One of the reasons Providence exists is to articulate the distinctive Christian conception of human worth into a public policy arena often devoid of such distinctions. The reality that faces secular and political scientists alike is that a person’s worth is not predicated solely on their utility or their political affinity. Every human being is created in the image of God and their worth is inherent and inviolable. This reality of human worth transcends policy and confounds statistics; and this reality should cause us to see equal dignity in all men and women, whether they’re facing asylum, abortion, or an AR-15.
Christians often struggle in times such as these to find their place amidst the culture.
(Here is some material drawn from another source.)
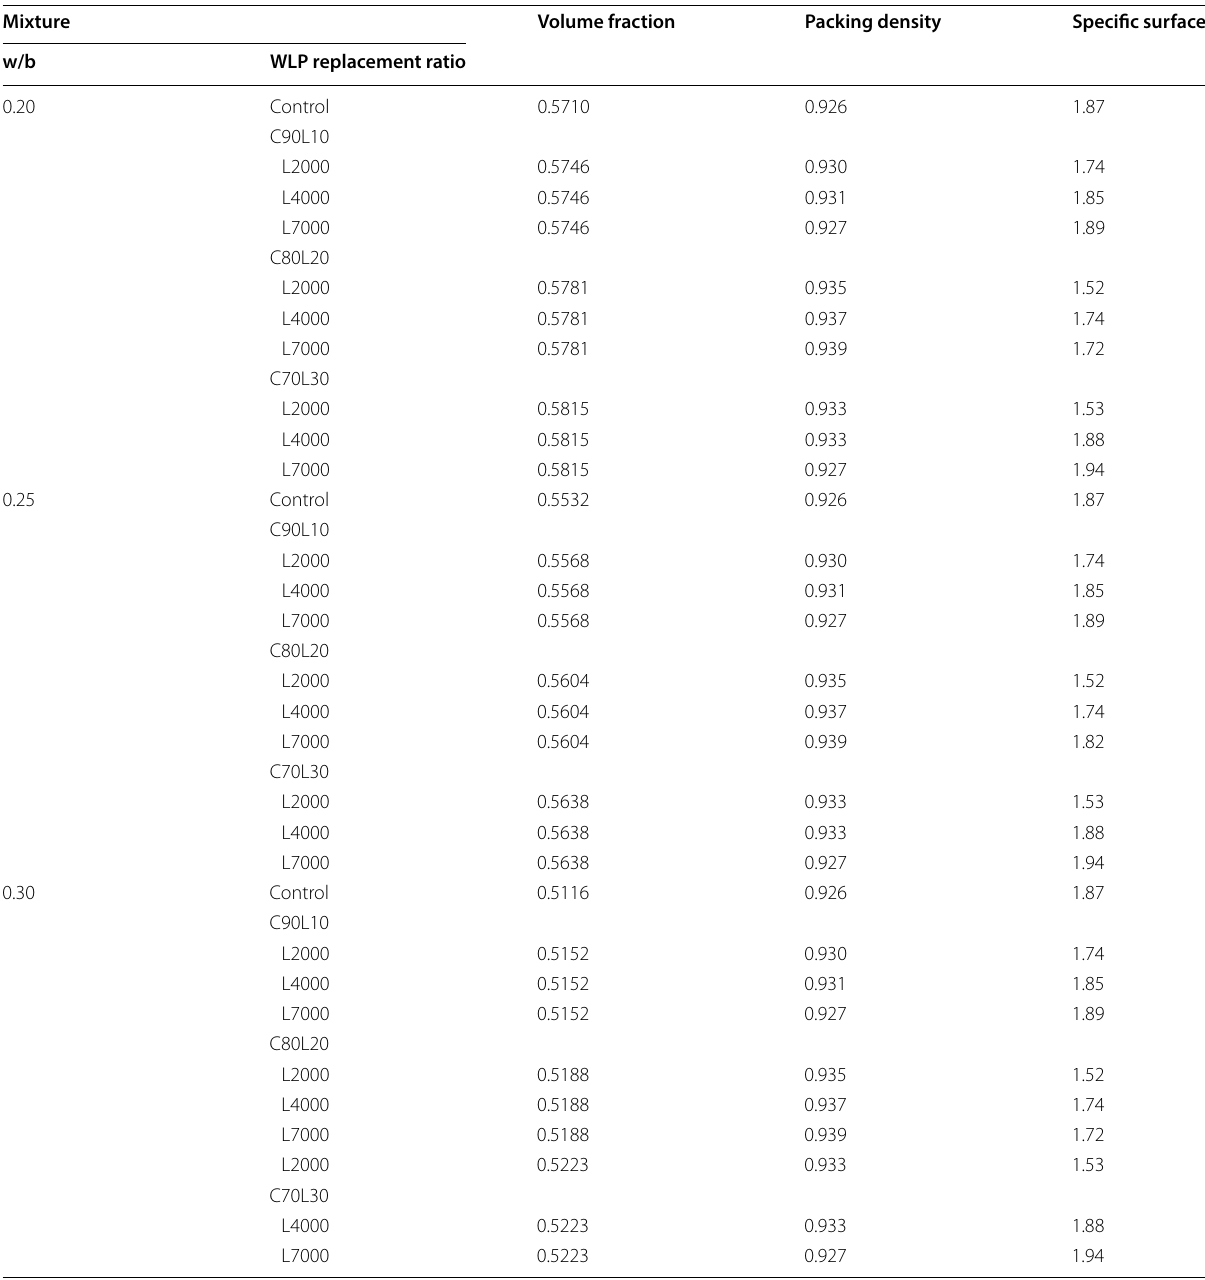
Table 6 Summary of the powder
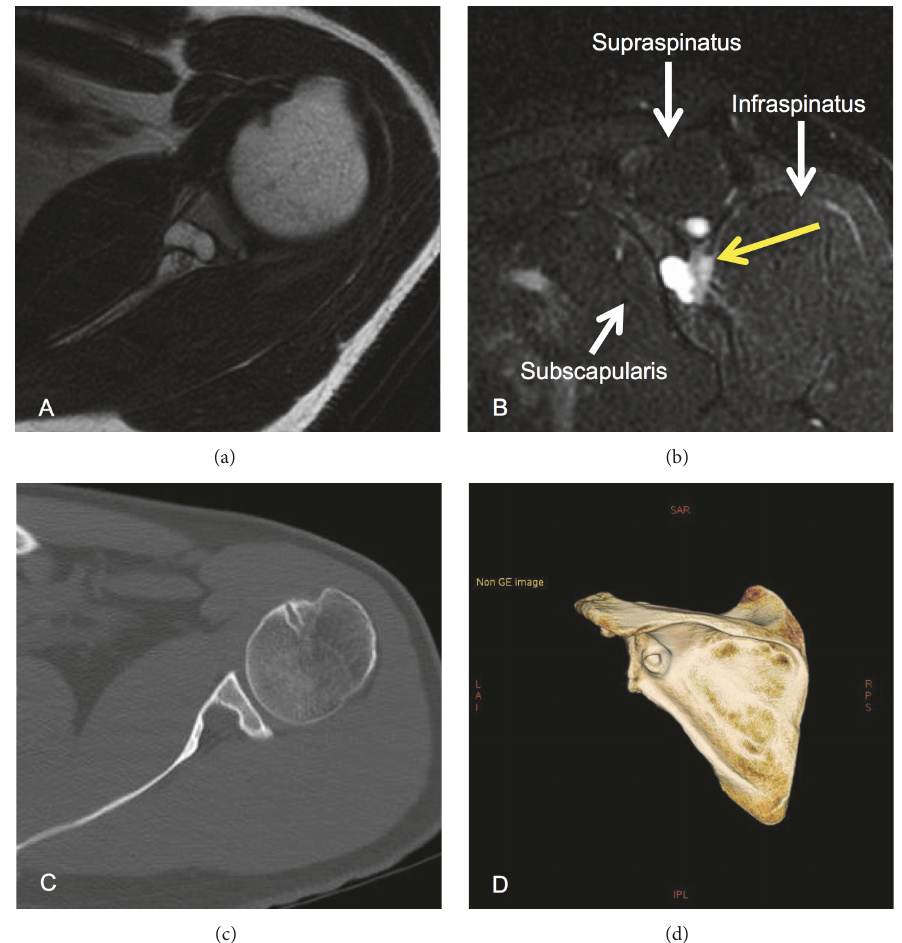
Figure 2: (a) Magnetic resonance (MR) T2-weighted axial image of the left shoulder shows a high intensity area at the glenoid. (b) MR T2- weightedsagittalimageoftheleftshouldershowsthattheintraosseouslesionislinkedtothespinoglenoidnotch.(c,d)Computedtomography (CT) axial and 3-dimensional CT images of the left shoulder show a bone cystic lesion of the glenoid with cortical bone destruction linked to the spinoglenoid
Are they on the right side or the left? Do they favor this policy or that? Are they part of a nationalistic movement or a super-national/supernatural order? What hath Jerusalem to do with El Paso or Dayton? In Christianity and Democracy, Jacques Maritan elucidates the Christian contribution and call to culture with refreshing clarity,
“Christianity announced to the peoples the kingdom of God and the life to come; it has taught them the unity of the human race, the natural equality of all men, children of the same God and redeemed by the same Christ, the inalienable dignity of every soul fashioned in the image of God, the dignity of labor and the dignity of the poor, the primacy of inner values and of goodwill over external values, the inviolability of consciences, the exact vigilance of God’s justice and providence over the great and the small.
For Maritan, it is the duty of those who lead us “to manage the goods entrusted to them,” chief among these “goods” is the “call to all to share in the freedom of the sons of God.” And it is the obligation of those who are being led to remind their leaders of this duty. Now that task falls on us. So we mourn and we remember; we remember the distinct worth of the fallen and the inherent dignity of the foreigner, knowing that if we forget either then we deny our own humanity.